Er ist in Nigeria aufgewachsen und kam als Jugendlicher in die USA: Teju Cole. Bekannt wurde er mit dem New-Yorker-Roman "Open City". Nach einer Reise nach Lagos im Jahr 2005 schrieb er 30 Mal täglich tausend Worte in einen Blog. Daraus entstand die literarische Reportage "Jeder Tag gehört dem Dieb", indem er vieles schonungslos beschreibt.

Von Martin Zähringer | 19.03.2015
    Ein Porträtbild des Schriftstellers Teju Cole
    Der Schriftsteller Teju Cole (picture alliance / dpa / Toni Garriga)
    Nach Teju Cole's New York-Roman "Open City" wartet man gespannt den Nachfolger, aber der lässt auf sich warten. Dafür gibt es jetzt die Übersetzung einer literarischen Reportage, die Teju Cole bereits vor seinem New York Roman geschrieben hat. Sie beginnt auf dem nigerianischen Konsulat in New York. Nach 15 Jahren ist der namenlose Erzähler erstmals wieder auf dem Weg in seine Heimatstadt Lagos, aber zunächst wird eine zusätzliche "Expressgebühr" fällig:
    "Am Ausgang neben den Aufzügen hängt ein halb zerrissenes Blatt mit der Aufschrift: 'Helfen Sie uns bei der Bekämpfung von Korruption! Sollte ein Konsularbeamter Sie zur Zahlung von Schmiergeld auffordern, wenden Sie sich bitte diskret an den Generalkonsul.' Doch es ist weder eine Telefonnummer noch eine E-Mail-Adresse angegeben. Mit anderen Worten, ich kann den Generalkonsul nur durch Abdul oder einen seiner Kollegen erreichen. Und der Generalkonsul hält wahrscheinlich selbst die Hand auf."
    Überall Korruption
    Das System der Korruption ist nur der erste Skandal, es setzt sich nahtlos am Flughafen in Lagos fort, wo anscheinend jeder Angestellte ein kleines Bakschisch erwartet. Wer schmuggeln will, zahlt und rauscht durch die Kontrolle. Das Tragen einer Angestelltenuniform garantiert Extraeinnahmen, Verkehrspolizisten verdeutlichen ihr Begehr schon mal mit dem Finger über dem Gewehrabzug. Die Korruption ist überall, aber was den Besucher nachhaltig frustriert, ist der allgemeine Zustand der Gesellschaft und ihrer Institutionen. So ist das Nationalmuseum eine ganz große Enttäuschung. Hier steht er vor der Abteilung Sklaverei:
    "'Im frühen 19. Jahrhundert leitete der Kampf von Abolitionisten das Ende der widerwärtigen Praxis der Sklaverei ein.' Tiefer geht die Analyse nicht.

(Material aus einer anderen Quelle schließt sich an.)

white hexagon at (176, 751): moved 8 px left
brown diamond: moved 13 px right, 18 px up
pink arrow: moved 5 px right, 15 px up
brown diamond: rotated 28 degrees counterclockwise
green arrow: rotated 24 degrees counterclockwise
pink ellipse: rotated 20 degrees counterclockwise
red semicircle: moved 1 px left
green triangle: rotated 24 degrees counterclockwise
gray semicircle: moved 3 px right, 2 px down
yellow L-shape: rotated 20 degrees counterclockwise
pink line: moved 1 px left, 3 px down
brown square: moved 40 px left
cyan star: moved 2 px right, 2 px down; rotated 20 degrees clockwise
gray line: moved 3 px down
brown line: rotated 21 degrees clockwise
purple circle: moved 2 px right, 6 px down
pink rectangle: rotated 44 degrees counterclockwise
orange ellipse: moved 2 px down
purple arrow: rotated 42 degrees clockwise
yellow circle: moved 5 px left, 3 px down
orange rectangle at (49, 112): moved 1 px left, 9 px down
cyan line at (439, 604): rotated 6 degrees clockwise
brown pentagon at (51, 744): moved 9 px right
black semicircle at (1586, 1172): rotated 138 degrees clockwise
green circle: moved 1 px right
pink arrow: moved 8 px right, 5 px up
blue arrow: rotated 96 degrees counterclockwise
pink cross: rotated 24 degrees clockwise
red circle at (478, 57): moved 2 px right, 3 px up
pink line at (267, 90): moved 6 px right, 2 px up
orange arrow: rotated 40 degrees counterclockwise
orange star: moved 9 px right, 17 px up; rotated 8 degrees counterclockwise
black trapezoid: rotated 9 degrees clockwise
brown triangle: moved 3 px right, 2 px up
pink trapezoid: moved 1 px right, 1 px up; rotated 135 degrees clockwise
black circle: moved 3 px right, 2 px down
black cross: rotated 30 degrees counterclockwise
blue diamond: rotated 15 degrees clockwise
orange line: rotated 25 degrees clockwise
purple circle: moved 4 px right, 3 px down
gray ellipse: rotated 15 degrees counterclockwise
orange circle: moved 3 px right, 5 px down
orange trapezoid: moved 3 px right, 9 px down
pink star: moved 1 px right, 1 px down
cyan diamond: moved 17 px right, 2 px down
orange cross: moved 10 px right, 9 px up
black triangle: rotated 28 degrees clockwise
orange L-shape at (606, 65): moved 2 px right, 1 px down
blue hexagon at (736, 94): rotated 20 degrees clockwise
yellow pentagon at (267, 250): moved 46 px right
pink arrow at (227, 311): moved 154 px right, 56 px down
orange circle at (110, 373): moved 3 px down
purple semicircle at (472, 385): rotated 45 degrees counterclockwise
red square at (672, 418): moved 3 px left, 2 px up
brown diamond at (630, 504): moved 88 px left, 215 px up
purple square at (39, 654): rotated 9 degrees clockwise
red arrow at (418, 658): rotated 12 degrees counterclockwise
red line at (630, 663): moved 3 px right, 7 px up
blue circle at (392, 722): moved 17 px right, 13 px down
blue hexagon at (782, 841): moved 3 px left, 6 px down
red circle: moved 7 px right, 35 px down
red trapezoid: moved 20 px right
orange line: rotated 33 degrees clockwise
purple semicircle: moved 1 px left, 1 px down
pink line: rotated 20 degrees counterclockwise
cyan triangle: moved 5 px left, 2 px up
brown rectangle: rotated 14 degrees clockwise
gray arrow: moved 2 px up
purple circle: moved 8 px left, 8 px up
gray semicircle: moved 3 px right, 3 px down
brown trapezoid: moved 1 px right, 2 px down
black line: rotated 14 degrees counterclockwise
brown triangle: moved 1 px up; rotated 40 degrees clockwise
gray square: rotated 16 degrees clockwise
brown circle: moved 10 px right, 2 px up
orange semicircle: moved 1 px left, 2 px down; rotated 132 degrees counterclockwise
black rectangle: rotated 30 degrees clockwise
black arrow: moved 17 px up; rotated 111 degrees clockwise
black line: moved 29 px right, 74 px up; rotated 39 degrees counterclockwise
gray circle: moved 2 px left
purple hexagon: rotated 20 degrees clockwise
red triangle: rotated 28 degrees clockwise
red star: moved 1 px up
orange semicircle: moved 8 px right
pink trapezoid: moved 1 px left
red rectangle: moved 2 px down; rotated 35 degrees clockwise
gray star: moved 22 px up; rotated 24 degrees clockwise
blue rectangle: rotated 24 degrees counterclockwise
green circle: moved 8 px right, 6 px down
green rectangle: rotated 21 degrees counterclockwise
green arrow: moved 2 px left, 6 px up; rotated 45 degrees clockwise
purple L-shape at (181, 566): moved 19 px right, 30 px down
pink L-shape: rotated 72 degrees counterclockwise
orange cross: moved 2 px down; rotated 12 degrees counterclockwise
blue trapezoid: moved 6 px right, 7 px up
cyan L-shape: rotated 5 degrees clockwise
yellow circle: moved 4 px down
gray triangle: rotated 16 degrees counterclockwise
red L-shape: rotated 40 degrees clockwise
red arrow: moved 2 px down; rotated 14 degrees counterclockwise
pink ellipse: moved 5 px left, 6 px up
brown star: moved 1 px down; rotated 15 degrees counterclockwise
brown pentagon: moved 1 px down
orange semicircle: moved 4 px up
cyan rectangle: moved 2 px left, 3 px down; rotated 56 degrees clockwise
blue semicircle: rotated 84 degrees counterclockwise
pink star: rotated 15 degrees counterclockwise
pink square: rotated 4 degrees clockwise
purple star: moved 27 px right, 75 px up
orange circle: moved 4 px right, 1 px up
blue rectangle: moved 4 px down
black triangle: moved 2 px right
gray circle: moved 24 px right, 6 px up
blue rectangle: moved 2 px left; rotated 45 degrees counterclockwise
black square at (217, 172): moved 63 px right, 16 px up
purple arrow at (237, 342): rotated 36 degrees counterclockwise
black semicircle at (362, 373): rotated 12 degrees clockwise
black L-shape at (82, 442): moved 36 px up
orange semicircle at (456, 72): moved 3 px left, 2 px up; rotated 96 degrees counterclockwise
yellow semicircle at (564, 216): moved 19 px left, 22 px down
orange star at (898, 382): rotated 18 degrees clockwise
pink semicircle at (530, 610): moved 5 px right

Der transatlantische Sklavenhandel, bei dem Hunderttausende unserer Vorfahren verkauft, gefoltert und ermordet wurden: eine 'widerwärtige Praxis'. Dieser wenig berauschende Text war zweifelsohne von irgendeinem Kolonialbeamten geschrieben worden und wahrscheinlich schon ein paar Jahrzehnte alt."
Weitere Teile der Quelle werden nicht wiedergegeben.